Dirpolairud Poldasu Kombes Pol Toni Ariadi Efendi menginterogasi para PMI illegal.(jos tambunan)
INVOCAVIT.COM, MEDAN – Dit Polairud Polda Sumut menggagalkan pengiriman 17 PMI (Pekerja Migran Indonesia) yang akan diberangkatkan ke Malaysia. Mereka diamankan dalam perjalanan yang dibawa kapal tanpa nama di kawasan Perairan Sungai Kwala Bagan,Asahan, Sumatera utara.
Guna pengusutan lebih lanjut, kapal ikan tanpa nama dan nomor Selar bersama 3 orang ABK (Anak Buah Kapal) diseret ke Mako Polarud di Tanjung Balai Asahan.
Selain mengamankan 20 orang terdiri dari 17 orang PMI dari NTB, Lampung, Denpasar dan Tanjung Balai dan tiga orang merupakan anak buah kapal dan nakhoda telah ditetapkan menjadi tersangka.
Dalam pemeriksaan,selain tidak memiliki dokumen resmi,membawa PMI secara ilegal yang mengunakan paspor pelancong yang selalu mengunakan perairan Asahan menjadi tempat keberangkatan atau pintu keluar masuk Tenaga Kerja Indonesia hingga berbagai barang seludupan asal negara Malaysia.
Selain menyita barang bukti berupa satu unit kapal nelayan tanpa nama,petugas telah mengamankan tiga orang nakhoda dan anak buah kapal,langsung dibawa ke Dit Polairud Polda Sumut.
Dir Polairud Polda Sumut, Kombes Pol Toni Ariadi Efendi, mengatakan, ke 17 PMI itu merupakan korban dan akan dikembalikan ke kampung halaman masing-masing. Sementara 3 orang merupakan nakhoda dan anak buah kapal telah ditetapkan menjadi tersangka, terancam 10 tahun hukuman penjara dan PMI akan dipulangkan tempat asalnya.

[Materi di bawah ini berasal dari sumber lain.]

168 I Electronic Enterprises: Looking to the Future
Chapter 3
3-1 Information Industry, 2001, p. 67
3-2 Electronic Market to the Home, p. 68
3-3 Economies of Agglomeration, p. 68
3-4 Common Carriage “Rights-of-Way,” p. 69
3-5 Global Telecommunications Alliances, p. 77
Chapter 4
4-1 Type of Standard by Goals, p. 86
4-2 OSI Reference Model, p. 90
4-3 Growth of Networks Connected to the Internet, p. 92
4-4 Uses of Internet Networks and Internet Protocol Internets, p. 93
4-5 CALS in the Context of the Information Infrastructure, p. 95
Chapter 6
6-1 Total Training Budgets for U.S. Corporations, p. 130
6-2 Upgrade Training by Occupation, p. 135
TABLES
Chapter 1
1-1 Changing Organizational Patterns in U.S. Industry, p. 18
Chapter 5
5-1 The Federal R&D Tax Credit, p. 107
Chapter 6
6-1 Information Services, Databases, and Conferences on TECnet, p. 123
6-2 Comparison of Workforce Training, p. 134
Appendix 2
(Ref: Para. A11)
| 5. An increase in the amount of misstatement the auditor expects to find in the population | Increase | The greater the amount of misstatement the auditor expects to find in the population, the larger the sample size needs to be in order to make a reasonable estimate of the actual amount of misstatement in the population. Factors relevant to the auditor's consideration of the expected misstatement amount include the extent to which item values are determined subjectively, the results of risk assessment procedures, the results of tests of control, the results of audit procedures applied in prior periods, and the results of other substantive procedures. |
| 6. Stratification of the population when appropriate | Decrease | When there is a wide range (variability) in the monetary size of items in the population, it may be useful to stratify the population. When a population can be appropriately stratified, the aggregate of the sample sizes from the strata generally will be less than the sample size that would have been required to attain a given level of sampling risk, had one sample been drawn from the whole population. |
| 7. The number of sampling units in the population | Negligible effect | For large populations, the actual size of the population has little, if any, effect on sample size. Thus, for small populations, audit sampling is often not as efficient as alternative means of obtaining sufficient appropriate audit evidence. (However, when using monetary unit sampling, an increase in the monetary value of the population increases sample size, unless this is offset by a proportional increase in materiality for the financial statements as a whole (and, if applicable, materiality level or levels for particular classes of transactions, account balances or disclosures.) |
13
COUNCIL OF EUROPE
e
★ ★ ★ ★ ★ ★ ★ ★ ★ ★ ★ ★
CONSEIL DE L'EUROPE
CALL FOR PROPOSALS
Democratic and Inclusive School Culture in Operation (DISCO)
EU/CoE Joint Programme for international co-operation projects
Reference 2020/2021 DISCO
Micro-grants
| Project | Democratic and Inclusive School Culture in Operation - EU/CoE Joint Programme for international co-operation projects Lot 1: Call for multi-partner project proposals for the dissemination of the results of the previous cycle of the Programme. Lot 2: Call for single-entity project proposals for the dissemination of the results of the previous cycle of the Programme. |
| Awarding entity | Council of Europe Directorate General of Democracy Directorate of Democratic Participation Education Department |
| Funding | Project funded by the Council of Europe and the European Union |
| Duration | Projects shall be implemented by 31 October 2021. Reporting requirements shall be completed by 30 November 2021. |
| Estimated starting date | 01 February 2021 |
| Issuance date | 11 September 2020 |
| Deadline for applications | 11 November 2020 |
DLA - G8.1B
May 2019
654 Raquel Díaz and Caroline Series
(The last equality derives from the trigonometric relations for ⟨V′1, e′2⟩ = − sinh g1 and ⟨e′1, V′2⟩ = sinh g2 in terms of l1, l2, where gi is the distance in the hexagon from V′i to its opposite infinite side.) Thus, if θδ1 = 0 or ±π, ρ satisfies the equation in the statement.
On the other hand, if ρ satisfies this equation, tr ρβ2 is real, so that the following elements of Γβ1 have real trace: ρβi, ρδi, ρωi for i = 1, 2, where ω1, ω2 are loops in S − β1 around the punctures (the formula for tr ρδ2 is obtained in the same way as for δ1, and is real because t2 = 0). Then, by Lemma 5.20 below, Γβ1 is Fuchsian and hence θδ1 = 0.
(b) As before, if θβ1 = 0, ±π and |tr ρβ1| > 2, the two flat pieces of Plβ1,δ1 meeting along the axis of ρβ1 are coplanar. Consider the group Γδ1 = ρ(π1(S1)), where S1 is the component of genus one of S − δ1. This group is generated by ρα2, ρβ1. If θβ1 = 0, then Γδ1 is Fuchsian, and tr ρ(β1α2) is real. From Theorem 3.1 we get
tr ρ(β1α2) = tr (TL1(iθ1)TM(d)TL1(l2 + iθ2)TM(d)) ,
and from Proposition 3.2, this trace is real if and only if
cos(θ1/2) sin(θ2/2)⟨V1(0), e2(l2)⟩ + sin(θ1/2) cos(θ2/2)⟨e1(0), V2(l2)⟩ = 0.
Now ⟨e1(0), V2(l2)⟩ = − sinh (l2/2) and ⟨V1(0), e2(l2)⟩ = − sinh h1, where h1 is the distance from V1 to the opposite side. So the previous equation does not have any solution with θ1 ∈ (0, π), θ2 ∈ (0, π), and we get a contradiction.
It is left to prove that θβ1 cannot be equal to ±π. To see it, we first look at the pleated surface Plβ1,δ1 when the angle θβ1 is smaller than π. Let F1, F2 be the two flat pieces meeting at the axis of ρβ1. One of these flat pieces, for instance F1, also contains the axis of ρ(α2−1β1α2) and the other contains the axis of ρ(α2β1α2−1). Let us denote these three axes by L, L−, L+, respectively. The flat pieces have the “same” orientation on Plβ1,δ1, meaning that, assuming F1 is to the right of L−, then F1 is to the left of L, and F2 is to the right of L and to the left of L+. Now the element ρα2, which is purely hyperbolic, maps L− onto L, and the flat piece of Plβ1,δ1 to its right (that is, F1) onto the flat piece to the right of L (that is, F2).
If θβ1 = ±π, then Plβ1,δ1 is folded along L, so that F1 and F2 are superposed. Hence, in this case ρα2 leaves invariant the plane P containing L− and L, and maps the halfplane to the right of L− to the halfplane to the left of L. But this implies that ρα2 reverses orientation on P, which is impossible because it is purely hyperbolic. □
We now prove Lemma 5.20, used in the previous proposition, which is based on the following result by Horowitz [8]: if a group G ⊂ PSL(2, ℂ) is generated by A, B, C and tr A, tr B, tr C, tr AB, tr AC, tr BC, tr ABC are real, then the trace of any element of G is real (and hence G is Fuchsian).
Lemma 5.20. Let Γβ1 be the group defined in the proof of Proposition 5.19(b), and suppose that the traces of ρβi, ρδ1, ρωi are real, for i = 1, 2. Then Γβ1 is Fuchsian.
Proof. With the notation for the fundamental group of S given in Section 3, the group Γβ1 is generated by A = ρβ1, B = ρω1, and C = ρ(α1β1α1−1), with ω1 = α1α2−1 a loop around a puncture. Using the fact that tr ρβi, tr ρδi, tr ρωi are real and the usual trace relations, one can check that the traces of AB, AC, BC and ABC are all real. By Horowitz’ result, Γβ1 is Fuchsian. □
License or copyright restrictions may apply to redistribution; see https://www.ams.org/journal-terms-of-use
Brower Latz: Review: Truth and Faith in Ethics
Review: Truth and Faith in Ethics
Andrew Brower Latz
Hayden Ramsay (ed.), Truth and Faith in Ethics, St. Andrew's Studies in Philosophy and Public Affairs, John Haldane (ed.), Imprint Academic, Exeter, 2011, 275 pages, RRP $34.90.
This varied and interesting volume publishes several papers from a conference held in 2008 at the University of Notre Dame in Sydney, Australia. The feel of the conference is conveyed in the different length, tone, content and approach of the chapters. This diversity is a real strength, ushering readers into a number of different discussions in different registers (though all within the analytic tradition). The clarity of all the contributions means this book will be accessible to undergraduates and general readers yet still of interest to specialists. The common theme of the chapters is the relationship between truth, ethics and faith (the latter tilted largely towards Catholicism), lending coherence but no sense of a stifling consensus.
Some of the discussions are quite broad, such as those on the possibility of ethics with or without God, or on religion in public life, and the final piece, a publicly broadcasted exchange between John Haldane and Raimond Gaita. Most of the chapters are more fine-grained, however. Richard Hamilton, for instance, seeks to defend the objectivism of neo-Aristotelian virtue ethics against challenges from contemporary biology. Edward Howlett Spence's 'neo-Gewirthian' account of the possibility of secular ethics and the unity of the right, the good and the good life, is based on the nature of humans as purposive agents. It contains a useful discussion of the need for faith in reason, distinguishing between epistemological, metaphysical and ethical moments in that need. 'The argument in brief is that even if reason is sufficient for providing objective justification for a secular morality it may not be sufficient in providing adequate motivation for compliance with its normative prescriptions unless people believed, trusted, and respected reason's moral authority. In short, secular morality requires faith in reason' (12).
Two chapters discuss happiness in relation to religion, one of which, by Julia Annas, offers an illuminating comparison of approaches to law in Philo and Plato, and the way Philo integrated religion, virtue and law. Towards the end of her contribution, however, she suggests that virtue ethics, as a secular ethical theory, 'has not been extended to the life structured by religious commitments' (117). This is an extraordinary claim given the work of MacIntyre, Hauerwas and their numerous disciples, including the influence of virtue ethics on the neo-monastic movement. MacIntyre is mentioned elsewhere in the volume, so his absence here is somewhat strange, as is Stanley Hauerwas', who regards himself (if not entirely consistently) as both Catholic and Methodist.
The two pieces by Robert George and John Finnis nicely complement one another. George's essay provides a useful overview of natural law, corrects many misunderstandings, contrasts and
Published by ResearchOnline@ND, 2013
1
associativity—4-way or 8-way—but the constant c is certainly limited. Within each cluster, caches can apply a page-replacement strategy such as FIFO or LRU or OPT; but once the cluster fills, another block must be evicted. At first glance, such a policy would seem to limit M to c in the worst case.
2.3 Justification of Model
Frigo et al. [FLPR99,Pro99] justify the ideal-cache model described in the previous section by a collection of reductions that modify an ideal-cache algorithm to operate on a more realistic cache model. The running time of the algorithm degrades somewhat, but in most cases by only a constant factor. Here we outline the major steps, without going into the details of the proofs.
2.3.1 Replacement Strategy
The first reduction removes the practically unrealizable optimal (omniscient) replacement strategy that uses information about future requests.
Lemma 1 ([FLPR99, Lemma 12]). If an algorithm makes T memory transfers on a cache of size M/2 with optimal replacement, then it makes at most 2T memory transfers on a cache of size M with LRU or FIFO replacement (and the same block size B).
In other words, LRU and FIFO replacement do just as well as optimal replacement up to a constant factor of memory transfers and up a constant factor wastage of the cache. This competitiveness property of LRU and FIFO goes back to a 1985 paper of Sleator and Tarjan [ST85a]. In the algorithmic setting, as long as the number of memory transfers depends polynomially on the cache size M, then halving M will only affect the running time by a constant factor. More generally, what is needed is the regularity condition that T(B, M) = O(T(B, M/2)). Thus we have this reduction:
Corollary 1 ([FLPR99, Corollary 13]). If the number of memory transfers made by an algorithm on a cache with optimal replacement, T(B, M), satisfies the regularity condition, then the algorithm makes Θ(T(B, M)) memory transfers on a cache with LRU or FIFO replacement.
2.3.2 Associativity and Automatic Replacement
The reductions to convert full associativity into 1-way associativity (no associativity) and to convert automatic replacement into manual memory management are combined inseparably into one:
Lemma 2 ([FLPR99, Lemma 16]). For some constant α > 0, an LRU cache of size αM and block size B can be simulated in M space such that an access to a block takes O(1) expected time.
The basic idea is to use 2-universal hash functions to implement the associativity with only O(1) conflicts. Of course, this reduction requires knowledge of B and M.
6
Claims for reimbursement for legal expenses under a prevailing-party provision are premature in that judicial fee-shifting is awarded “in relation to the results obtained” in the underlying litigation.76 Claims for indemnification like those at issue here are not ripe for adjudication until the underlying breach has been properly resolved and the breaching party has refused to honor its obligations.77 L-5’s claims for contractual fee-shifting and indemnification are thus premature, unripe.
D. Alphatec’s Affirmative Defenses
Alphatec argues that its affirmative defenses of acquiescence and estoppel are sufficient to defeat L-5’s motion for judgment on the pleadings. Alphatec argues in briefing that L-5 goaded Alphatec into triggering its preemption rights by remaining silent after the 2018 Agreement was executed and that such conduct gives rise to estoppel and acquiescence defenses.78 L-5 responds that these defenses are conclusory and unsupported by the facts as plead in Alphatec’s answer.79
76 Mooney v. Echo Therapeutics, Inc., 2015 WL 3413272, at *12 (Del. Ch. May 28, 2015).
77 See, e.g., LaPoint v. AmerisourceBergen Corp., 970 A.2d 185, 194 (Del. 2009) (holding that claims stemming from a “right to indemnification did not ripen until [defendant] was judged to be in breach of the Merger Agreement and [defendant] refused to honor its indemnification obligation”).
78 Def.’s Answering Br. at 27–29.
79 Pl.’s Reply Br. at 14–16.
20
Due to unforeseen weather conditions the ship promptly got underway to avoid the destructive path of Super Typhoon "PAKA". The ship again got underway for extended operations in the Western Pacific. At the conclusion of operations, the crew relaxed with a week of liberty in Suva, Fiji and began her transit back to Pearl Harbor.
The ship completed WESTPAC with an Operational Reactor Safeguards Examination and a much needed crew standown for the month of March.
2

“Untuk memutus mata rantai perdagangan manusia secara ilegal, Dit Polairud Polda Sumut masih mengejar pasangan suami istri yang merupakan agen penyalur tenaga kerja Indonesia. Pasangan suami istri tinggal di Tanjung Balai yang identitas dan keberadaanya sudah diketahui,” pungkas Kombes Pol Toni Ariadi.(jos).